▶ [INSTRUCTION]: Leaving out the pictures, output each record exactly as it stands.

━━ RECORDS FOR THE EXERCISE

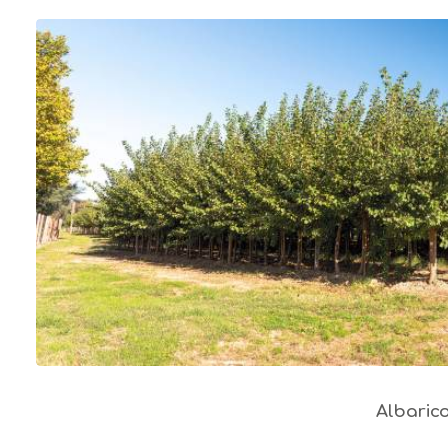
Albaric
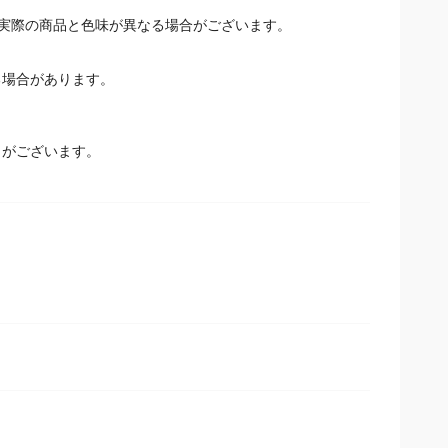
実際の商品と色味が異なる場合がございます。
場合があります。
とがございます。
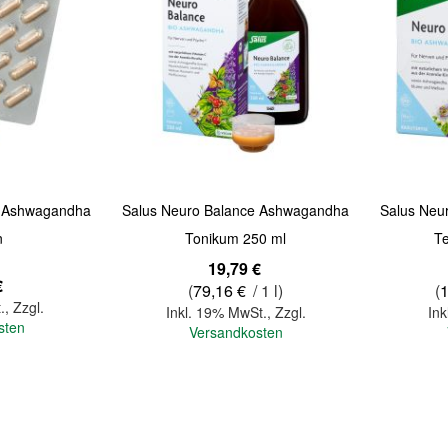
e Ashwagandha
Salus Neuro Balance Ashwagandha
Salus Neu
n
Tonikum 250 ml
Te
19,79 €
€
(
79,16 €
/ 1 l)
(
.
,
Zzgl.
Inkl. 19% MwSt.
,
Zzgl.
Ink
sten
Versandkosten
In den Warenkorb
In den Warenkorb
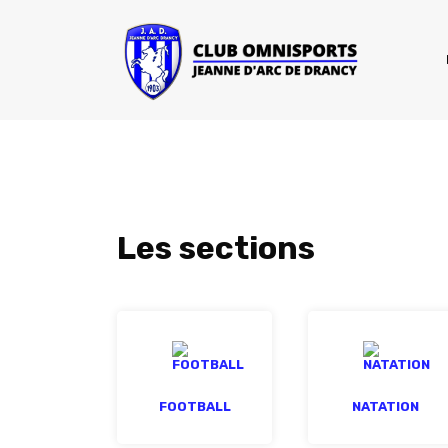
Les sections
FOOTBALL
NATATION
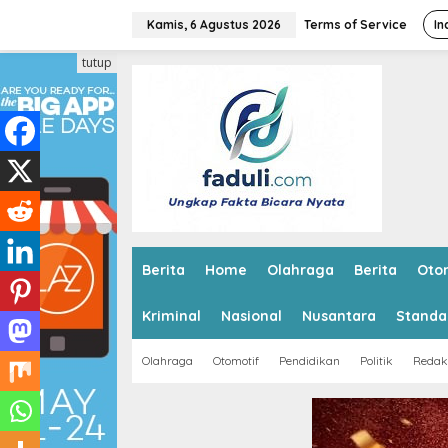
L
e
Kamis, 6 Agustus 2026
Terms of Service
In
w
a
tutup
t
i
k
e
k
o
n
t
e
n
Berita
Home
Olahraga
Berita
Oto
Kriminal
Nasional
Nusantara
Standa
Olahraga
Otomotif
Pendidikan
Politik
Redak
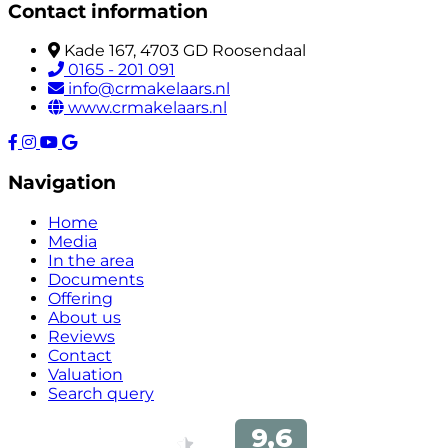
Contact information
Kade 167, 4703 GD Roosendaal
0165 - 201 091
info@crmakelaars.nl
www.crmakelaars.nl
Navigation
Home
Media
In the area
Documents
Offering
About us
Reviews
Contact
Valuation
Search query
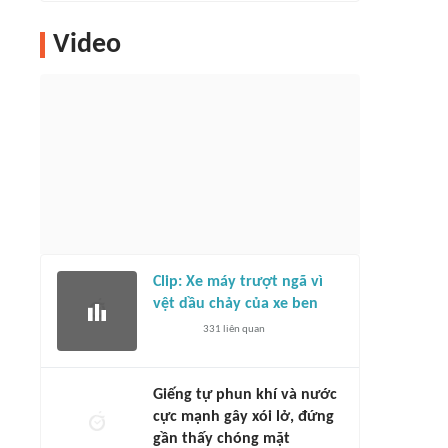
Video
Clip: Xe máy trượt ngã vì
vệt dầu chảy của xe ben
331
liên quan
Giếng tự phun khí và nước
cực mạnh gây xói lở, đứng
gần thấy chóng mặt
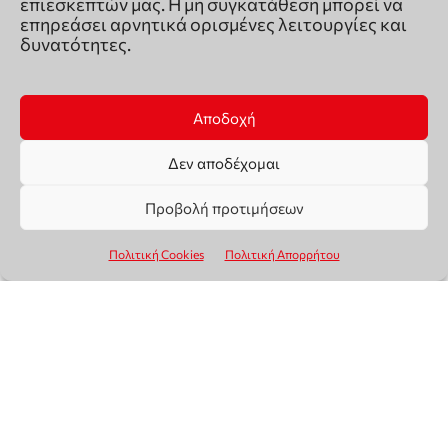
επιεσκεπτών μας. Η μη συγκατάθεση μπορεί να
επηρεάσει αρνητικά ορισμένες λειτουργίες και
δυνατότητες.
Αποδοχή
Δεν αποδέχομαι
Προβολή προτιμήσεων
Πολιτική Cookies
Πολιτική Απορρήτου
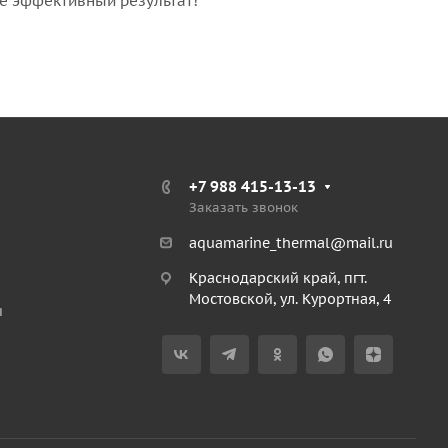
е эффективный результат!
+7 988 415-13-13
Заказать звонок
aquamarine_thermal@mail.ru
Краснодарский край, пгт.
Мостовской, ул. Курортная, 4
я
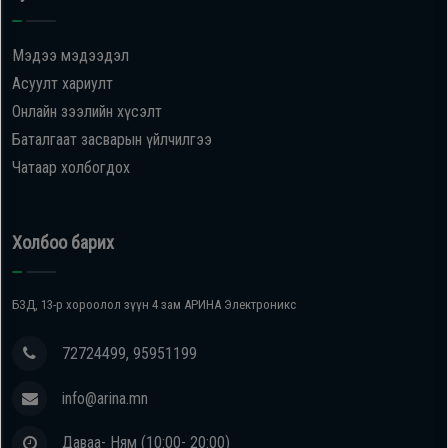
Oppo
Мэдээ мэдээдэл
Асуулт хариулт
Mi
Онлайн зээлийн хүсэлт
Баталгаат засварын үйлчилгээ
Infinix
Чатаар холбогдох
Huawei
Холбоо барих
Tablet
БЗД, 13-р хороолол зүүн 4 зам АРИНА Электроникс
Ухаалаг
Цаг
72724499, 95951199
info@arina.mn
Чихэвч
Даваа- Ням (10:00- 20:00)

━━━━

▶ [PROBLEM SOLUTION]:
Albaric
実際の商品と色味が異なる場合がございます。
場合があります。
とがございます。
e Ashwagandha
Salus Neuro Balance Ashwagandha
Salus Neu
n
Tonikum 250 ml
Te
19,79 €
€
(
79,16 €
/ 1 l)
(
.
,
Zzgl.
Inkl. 19% MwSt.
,
Zzgl.
Ink
sten
Versandkosten
In den Warenkorb
In den Warenkorb
Les sections
FOOTBALL
NATATION
L
e
Kamis, 6 Agustus 2026
Terms of Service
In
w
a
tutup
t
i
k
e
k
o
n
t
e
n
Berita
Home
Olahraga
Berita
Oto
Kriminal
Nasional
Nusantara
Standa
Olahraga
Otomotif
Pendidikan
Politik
Redak
Contact information
Kade 167, 4703 GD Roosendaal
0165 - 201 091
info@crmakelaars.nl
www.crmakelaars.nl
Navigation
Home
Media
In the area
Documents
Offering
About us
Reviews
Contact
Valuation
Search query
Video
Clip: Xe máy trượt ngã vì
vệt dầu chảy của xe ben
331
liên quan
Giếng tự phun khí và nước
cực mạnh gây xói lở, đứng
gần thấy chóng mặt
επιεσκεπτών μας. Η μη συγκατάθεση μπορεί να
επηρεάσει αρνητικά ορισμένες λειτουργίες και
δυνατότητες.
Αποδοχή
Δεν αποδέχομαι
Προβολή προτιμήσεων
Πολιτική Cookies
Πολιτική Απορρήτου
е эффективный результат!
+7 988 415-13-13
Заказать звонок
aquamarine_thermal@mail.ru
Краснодарский край, пгт.
Мостовской, ул. Курортная, 4
я
Oppo
Мэдээ мэдээдэл
Асуулт хариулт
Mi
Онлайн зээлийн хүсэлт
Баталгаат засварын үйлчилгээ
Infinix
Чатаар холбогдох
Huawei
Холбоо барих
Tablet
БЗД, 13-р хороолол зүүн 4 зам АРИНА Электроникс
Ухаалаг
Цаг
72724499, 95951199
info@arina.mn
Чихэвч
Даваа- Ням (10:00- 20:00)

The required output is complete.